A large building in East London will soon be filled with old tube trains, and an old aeroplane, as part of a UCL laboratory.
To be completed in 2021, PEARL (Person-Environment-Activity Research Laboratory) will be the only space in the world where researchers can precisely simulate large-scale environments such as train stations or town centres and test people’s reactions to them in detail.
The research centre will build on the work of PAMELA (UCL Pedestrian Accessibility Movement Environment Laboratory) which has informed the design of proposed new London Underground trains to make them more accessible for disabled people, and identified ways of improving infrastructure for people with dementia.
At 14 metres tall and with 600 square metres of reconfigurable floor space, PEARL will have the ability to simulate scenarios, recreating smells such as gas leaks and sounds ranging from the tiniest bird song to massive explosions.
Planning permission was granted by Barking and Dagenham Council last week.
UCL says that it expects to obtain 4 to 8 decommissioned tube or train carriages for use in PEARL experiments. These will normally be stored in the yard space outside the building and brought into the lab space through large doors at either end when required. PEARL also plans to use a selection of the carriages as meeting / work spaces.
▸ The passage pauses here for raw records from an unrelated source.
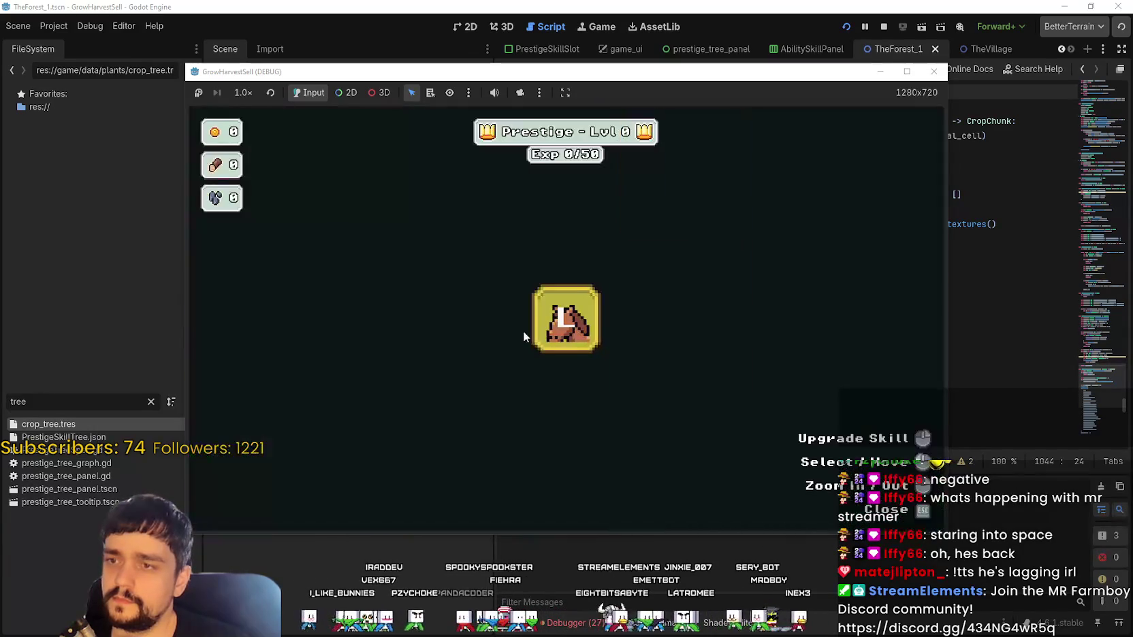
pyautogui.click(563, 316)
pyautogui.press('d')
pyautogui.press('e')
pyautogui.click(411, 463)
# - Maximize the game window and walk between the purple portal and the backpack in the forest
pyautogui.press('a')
pyautogui.press('s')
The facility, located near Dagenham East tube station, will also be one of the core laboratories in the UK government’s EPSRC-funded UK Collaboratorium for Research on Infrastructure and Cities (UKCRIC).
This is great news and an example of exciting innovation born of joined~up thinking about which we here hear precious little.
Any idea can be exposed to the crucible of reality be it aeroplane-sized or neurological study.
Clunky name aside it’s a classic in that it’s simple and one of those ‘Why didn’t we think of this before?’ solutions.
And they could not afford to rebuild the Petrie Museum111
This is only sort-of-new. A very, very long time ago (OK, the late 1980s) London Transport ran a whole series of trials to test train capacity and speed of entry/exit to help design both the Central line and DLR fleets. The Central line tests used a mix of carriages parked in the bay platform at Woodford, causing much bafflement from regular commuters, while the DLR ones took place at Poplar station during (I think) an engineering works closure. Most of the people acting as passengers were recruited via the local Job Centres, and they got enough of a financial reward to make it worthwhile – there were hordes of them, split into ‘teams’ who were asked to get on, then get off, in various combinations and scenarios. The test to derive the actual figure for how many people could fit into a crush-loaded train would probably not survive today’s safety culture…..
Being next to the ‘real’ railway seemed to make people behave fairly similarly to how they would normally – standing blocking the doors, trying to get on at the same door as all their mates, etc. I’m not entirely sure that they’ll respond ‘realistically’ when they’re in a big shed in Dagenham. But I expect the researchers have thought of that!
To be fair, I didn’t say the idea of this sort of research was itself new — as studying the movements of crowds has been a science for well over a century.
The Building Research Establishment at Garston Hertfordshire have done various tests with tube trains and a plane fuselage in the past. I was one of the “volunteers”.